Tommy on Dec 7th 2010 News,Op-ed
Peter Willcox is the Captain of the Greenpeace ship M.V. Arctic Sunrise. Heck he was the Captain of Rainbow Warrior—in command when operatives of the French intelligence service attacked and sunk the ship in 1985, killing one crew member. So when I heard, via Balloon Juice, he as in the area accessing the damage and writing about it, well I was kind of curious. He has a lot to say on BP’s use of Corexit and what his team found. Really needs to be read in full.
Corexit is mostly what BP has used on the spill. There are a few things to know about Corexit. One is that is was banned in U.K. over ten years ago because it is so toxic, as in poisonous to humans and sea life. According to the label on the product, it will irritate the eyes, it is not to be inhaled, and it can cause harm to red blood cells, your kidney and liver. The OSHA data sheet states: component substances have a potential to bioconcentrate, that human health hazard is acute. Nice stuff.
Also, according to EPA data, Corexit ranked far above other dispersants for toxicity, and far below other dispersants in effectiveness in handling Louisiana crude.
Corexit was also used on the Exxon Valdez spill. Now read carefully: Almost all the clean up workers who worked on the Exxon Valdez spill are dead. According to CNN, who made efforts to warn the people of the Gulf about Corexit, the average lifespan of an Exxon Valdez spill worker is 51 years. That’s almost 30 years less than that of the average American. There were 11,000 people involved with the Exxon Valdez spill.

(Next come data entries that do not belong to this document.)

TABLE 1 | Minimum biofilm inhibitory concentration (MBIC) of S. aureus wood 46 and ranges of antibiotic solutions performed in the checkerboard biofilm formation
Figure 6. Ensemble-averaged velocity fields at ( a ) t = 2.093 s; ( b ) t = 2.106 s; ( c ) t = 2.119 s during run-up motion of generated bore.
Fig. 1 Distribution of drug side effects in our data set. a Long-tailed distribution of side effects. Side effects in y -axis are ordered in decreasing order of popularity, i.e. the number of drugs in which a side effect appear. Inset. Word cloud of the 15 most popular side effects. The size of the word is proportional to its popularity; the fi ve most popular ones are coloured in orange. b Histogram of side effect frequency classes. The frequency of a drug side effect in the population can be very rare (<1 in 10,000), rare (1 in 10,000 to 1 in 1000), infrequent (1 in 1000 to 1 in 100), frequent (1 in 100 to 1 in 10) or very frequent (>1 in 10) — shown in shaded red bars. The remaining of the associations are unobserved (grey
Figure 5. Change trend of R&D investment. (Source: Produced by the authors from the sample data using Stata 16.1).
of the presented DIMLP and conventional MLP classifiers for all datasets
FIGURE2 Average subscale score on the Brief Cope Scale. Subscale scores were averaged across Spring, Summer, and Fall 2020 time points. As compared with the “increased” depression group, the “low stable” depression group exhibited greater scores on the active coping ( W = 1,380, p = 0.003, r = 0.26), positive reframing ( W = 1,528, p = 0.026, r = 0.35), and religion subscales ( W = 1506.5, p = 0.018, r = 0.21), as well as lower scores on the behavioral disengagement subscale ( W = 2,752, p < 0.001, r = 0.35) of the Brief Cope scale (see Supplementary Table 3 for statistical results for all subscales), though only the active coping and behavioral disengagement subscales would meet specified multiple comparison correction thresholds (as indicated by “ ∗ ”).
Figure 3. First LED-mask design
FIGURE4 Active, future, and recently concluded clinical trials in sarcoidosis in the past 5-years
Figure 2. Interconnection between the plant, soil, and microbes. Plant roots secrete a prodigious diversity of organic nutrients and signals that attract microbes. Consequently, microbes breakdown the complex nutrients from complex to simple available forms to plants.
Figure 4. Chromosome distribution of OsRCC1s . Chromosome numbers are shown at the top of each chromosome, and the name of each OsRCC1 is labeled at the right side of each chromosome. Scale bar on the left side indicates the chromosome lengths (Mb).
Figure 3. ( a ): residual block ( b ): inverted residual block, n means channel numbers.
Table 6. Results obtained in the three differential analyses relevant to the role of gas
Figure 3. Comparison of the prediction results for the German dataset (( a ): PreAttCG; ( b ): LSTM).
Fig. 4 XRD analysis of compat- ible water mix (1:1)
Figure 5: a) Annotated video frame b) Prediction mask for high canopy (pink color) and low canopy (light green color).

Towards the end of his post he concludese, “I have seen many ugly situations during my life. Many of them, like the U.S. Government’s purposely experimenting on Marshall Islanders to study the effects of radiation, I have partly shrugged off because they happened so long ago (50 years in that case). But the BP spill and its effects on the people of the Gulf are happening now. Today. And tomorrow, and for the next 20 years. There are people there who need help right now.”